Hospitals are Missing the Mark on mHealth Apps
An Accenture report finds that only 2 percent of patients at the nation's top hospitals are using those hospitals' apps - primarily because hospitals aren't creating or using apps that consumers want.
- New research indicates that hospitals still aren’t meeting the mHealth demands of consumers, and it’s costing them money and new business.
A report from Accenture finds that two-thirds of the nation’s largest hospitals offer mobile apps to their patients, but only 2 percent of those patients are using them. That’s because few apps include at least one of three functions – access to medical records, appointment scheduling and prescription refills – most favored by patients.
“Simply having a mobile app is not enough,” Brian Kalis, managing director of Accenture’s health practice, said in a press release. “Hospital apps are failing to engage patients by not aligning their functionality and user experience with what consumers expect and need. Consumers want ubiquitous access to products and services as part of their customer experience, and those who become disillusioned with a provider’s mobile services - or a lack thereof - could look elsewhere for services.”
The report veers slightly from typical studies on mHealth adoption, which find that both consumers and providers are bullish on the technology. Instead, Accenture’s study finds that providers have their own ideas about what consumers want, and they aren’t paying attention to consumer needs in developing a digital health platform.
Could that be a problem? Quite definitely. The Accenture report indicates this gap could cost hospitals some $100 million in annual revenues, while the percentage of consumers who have switched providers due to a lack of mHealth resources stands at 7 percent now and could go much higher – perhaps even approaching the 30 percent rate seen in retail.
“Today’s consumers place more expectations on their providers to interact digitally, driven by the customer experiences they have had with services in other industries, and most providers are letting them down,” the report states. “Thus in the increasingly competitive healthcare market, providers that ignore the mobility needs of today’s always-on patients could lose them to competitors.”

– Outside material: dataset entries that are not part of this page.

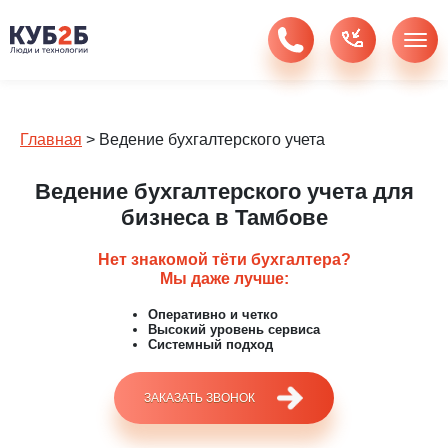
Главная
>
Ведение бухгалтерского учета
Ведение бухгалтерского учета для
бизнеса в Тамбове
Нет знакомой тёти бухгалтера?
Мы даже лучше:
Оперативно и четко
Высокий уровень сервиса
Системный подход
ЗАКАЗАТЬ ЗВОНОК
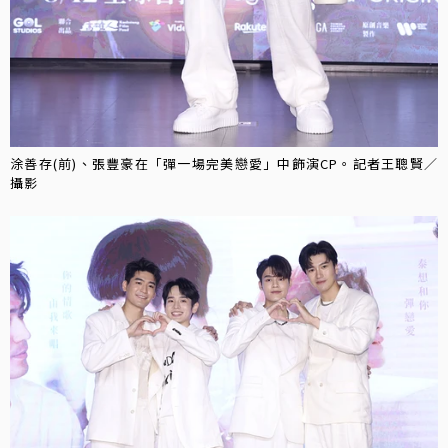
涂善存(前)、張豐豪在「彈一場完美戀愛」中飾演CP。記者王聰賢／
攝影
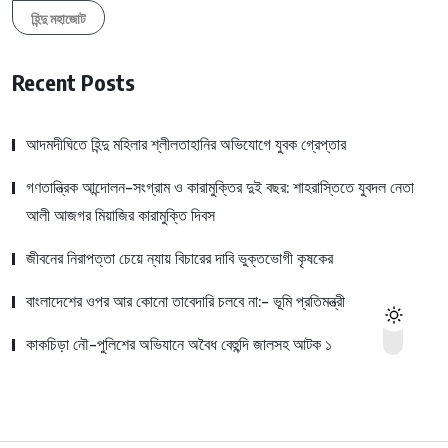
হিন্দু মহাজোট
Recent Posts
আদমদীঘিতে হিন্দু মহিলার শ্লীলতাহানির অভিযোগে যুবক গ্রেপ্তার
গণতান্ত্রিক আন্দোলন-সংগ্রাম ও কারামুক্তির দুই বছর: শাহরাস্তিতে যুবদল নেতা
আলী আজগর মিয়াজির কারামুক্তি দিবস
জীবনের নিরাপত্তা চেয়ে ন্যায় বিচারের দাবি ভুক্তভোগী কৃষকের
বাংলাদেশের ওপর আর কোনো তাবেদারি চলবে না:- ভূমি প্রতিমন্ত্রী
কাকচিড়া নৌ-পুলিশের অভিযানে অবৈধ বেহুন্দি জালসহ আটক ১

The difference between what consumers want and what providers think they want was the subject of a panel discussion at last year’s mHealth Summit outside Washington, D.C. That panel featured four designers of consumer-facing apps, who noted that providers often forget to do one simple task in designing an app: Ask their patients what matters most to them.
"Don't assume you know what's important to patients," Ophelia Chiu, head of design strategy and innovation for New York's Memorial Sloan Kettering Cancer Center, said. While working on the MyMSK app early in 2015, she said, "we actually asked them what they needed and we designed that into the specifications."
Another top hospital, Boston’s Children’s, makes sure its apps aren’t just mobile links to portals.
"We understand that care starts well before they come to the hospital and doesn't end when they leave the institution," Nitin Gujral, part of digital health program at the hospital that has been designing successful apps for the past six years.
Accenture’s research targeted both hospitals that develop their own apps (about 38 percent) and those using outside apps, such as WebMD, ZocDoc and iTriage. Of that percentage of hospitals who develop their own apps, however, roughly 11 percent include at least one of the three most-desired functions of consumers.
Meanwhile, of those providers who “get it right” – who offer an mHealth platform that meets consumers’ needs, like offering scheduling, access to medical records and/or prescription refills - various surveys have found patient satisfaction rates between 55 percent and 69 percent.
“Mobile engagement is becoming increasingly critical to the success of every hospital in the digital age,” Kalis said. “Today it’s all about enabling an individualized approach, where patients are empowered to help manage their own care. Large hospitals that design and build experiences as well as partner with digital disruptors will have the ability to better engage with their patients, which will enhance patient loyalty – thereby enabling the hospitals to protect their revenues.”